Le caratteristiche principali di un radiodramma sono incorporeità e invisibilità, è la parola che, riacquistando la sua valenza sonora attraverso le inflessioni, la tonalità e il potere evocativo della voce, unitamente ai suoni, cesella tempi, spazi e azioni, suggerisce un immaginario al pubblico.

L’esperienza dell’ascolto non può che tradursi in una sorta di immaginario nelle tenebre dell’invisibile, una specie di teatro della mente. L’ascolto genera visioni …

Assenza e presenza e luce e buio, acceso e spento, azione e immobilità … visione e ascolto.

Nella ricerca attorno alla possibilità di poter ri/portare al teatro una piéce radiofonica e approfittando della contraddizione che ne nasce è proprio questo contrasto che abbiamo messo in evidenza, realizzando due rappresentazioni complementari una all’altra, all’interno di una rappresentazione.

il lavoro è concepito in due tempi, senza interruzione, due movimenti, rispettivamente teatro/dramma e audio/dramma, appunto: visione e ascolto.

Nel primo viene allestito lo spazio scenico e vengono registrati i suoni che serviranno nel secondo movimento quando verrà rappresentato o meglio “trasmesso” l’audiodramma.

Mondo bianco è un mondo di sogno, un’immagine mentale, uno spazio che non c’è, una condizione anelata da uno dei protagonisti dell’opera per la radio, la più stlistica, di Samuel Beckett, da cui abbiamo tratto ispirazione per la nostra performance.
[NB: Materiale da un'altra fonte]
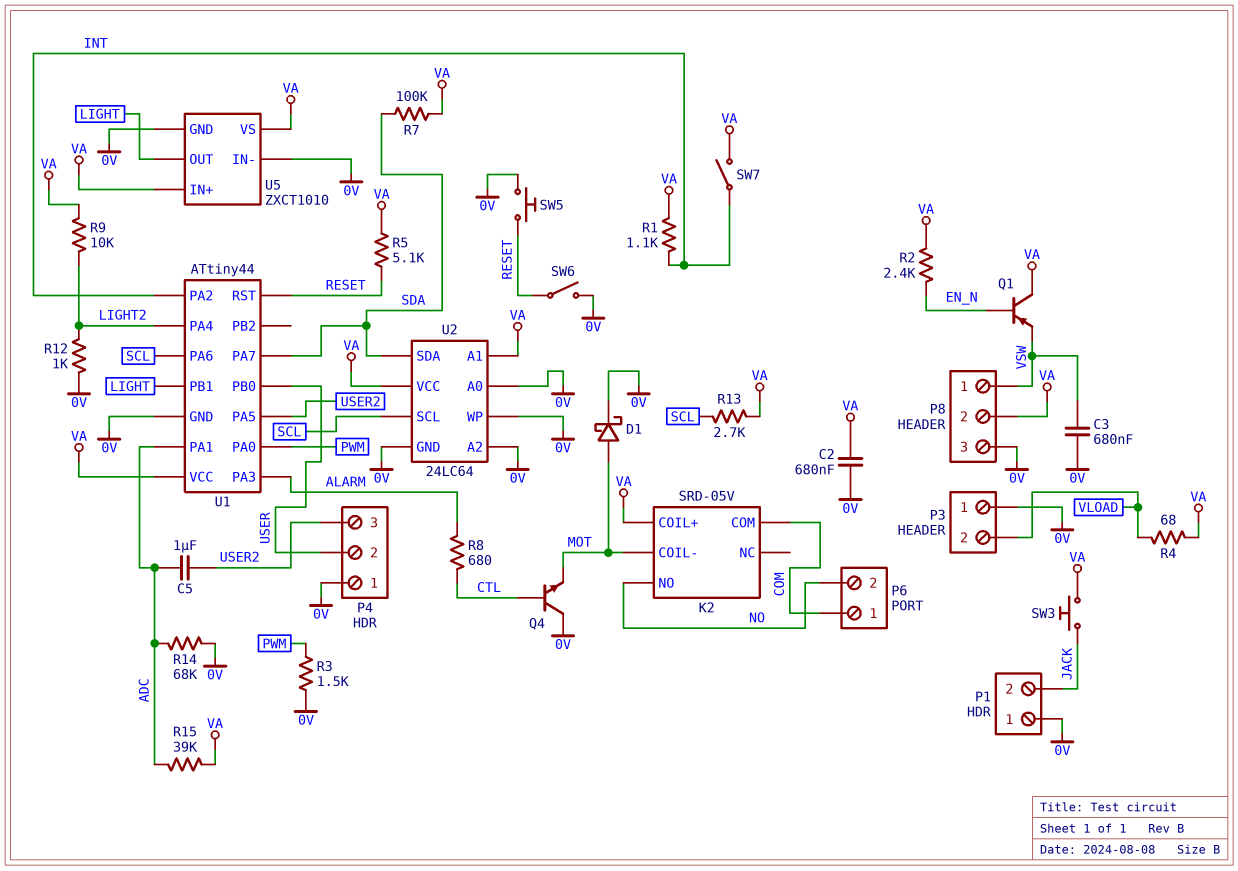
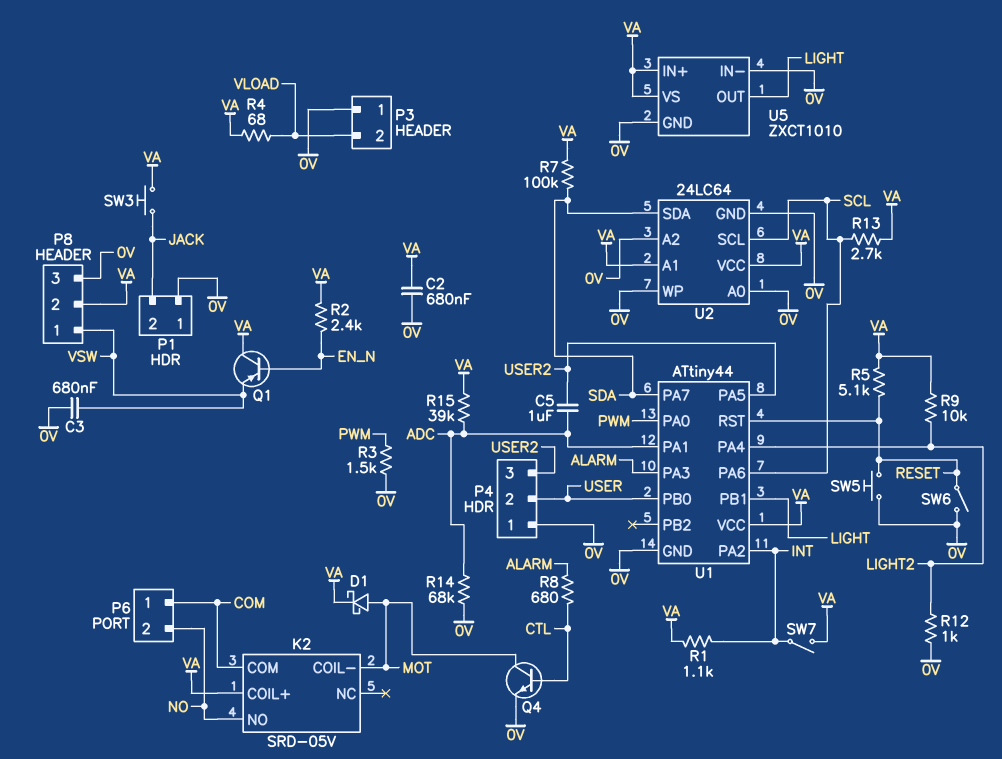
D1: schottky (A MOT, K 0V) -> schottky (A MOT, K VA)
Q4: NPN (B CTL, C 0V, E MOT) -> NPN (B CTL, C MOT, E 0V)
Un Mondo di riposo acustico, un ovattamento dell’animo, una sorta di silenzio luminoso che potrebbe, forse, cancellare il suono dei fantasmi che invece abitano l’immaginario ossessivo di Henry, una sorta di “rumore bianco.

Per noi che amiamo definire il nostro teatro sonoro questa è una sfida che accettiamo con molta eccitazione e nel contempo con gran rispetto per uno degli autori più importanti del secolo scorso.

Scheda presentazione_MONDO BIANCO

Scheda tecnica_MONDO BIANCO



Lo spettacolo: “Basta con i capolavori”

La nostra dedica al poeta francese indaga la perdita dei confini tra parola e immagine, tra immagine e suono, tra musica e parola, in una sorta di ricerca della poesia nello spazio o, ancora meglio, dello spazio.
Uno spazio che delimitato da un tulle obbliga la vista ad una sorta di percezione ovattata, percezione invece esaltata all’udito. Una specie di acquario umano che ospita un acquario vero dove sotto lo sguardo della telecamera un pesce ci riporta alla dualità artaudiana come una fulminante e confusa dicotomia tra realtà e suggestioni irreali.

L’oralità che appartiene alla dimensione del dialogo, si chiude sempre più in un respiro franto, spezzato, in ritmi e timbri ingolati, in scoppi fonici che costeggiano il versante convulso del silenzio (il pesce) per ridarsi scrittura.
Lo scavo dentro i vari linguaggi fa si che destrutturazione, strutturazione e ristrutturazione coincidono.

Il movimento e i gesti, che marcano o sottolineano una parola, una nota, un timbro, paiono all’occhio come annotazioni musicali. Anche il gesto-visione nelle immagini, riprodotte e live, rispetta questa logica.
Infine il corpo-suono, nell’inseguire la musica dei linguaggi, disegna una geografia/geometria delle pulsioni in un’alternarsi di possibili presenti, dettati dall’alchimia dell’istante.
Una scossa allo sguardo attraverso l’orecchio, e viceversa.

Scheda presentazione_BASTA CON I CAPOLAVORI

Scheda tecnica_BASTA CON I CAPOLAVORI



In repertorio: ODIssea videolettura / concerto per voci ed elettronica, Play Riccardo Play gioco shakesperiano per attore e musica, Leggii sensibili, Vocifonie – poesia extraverbale.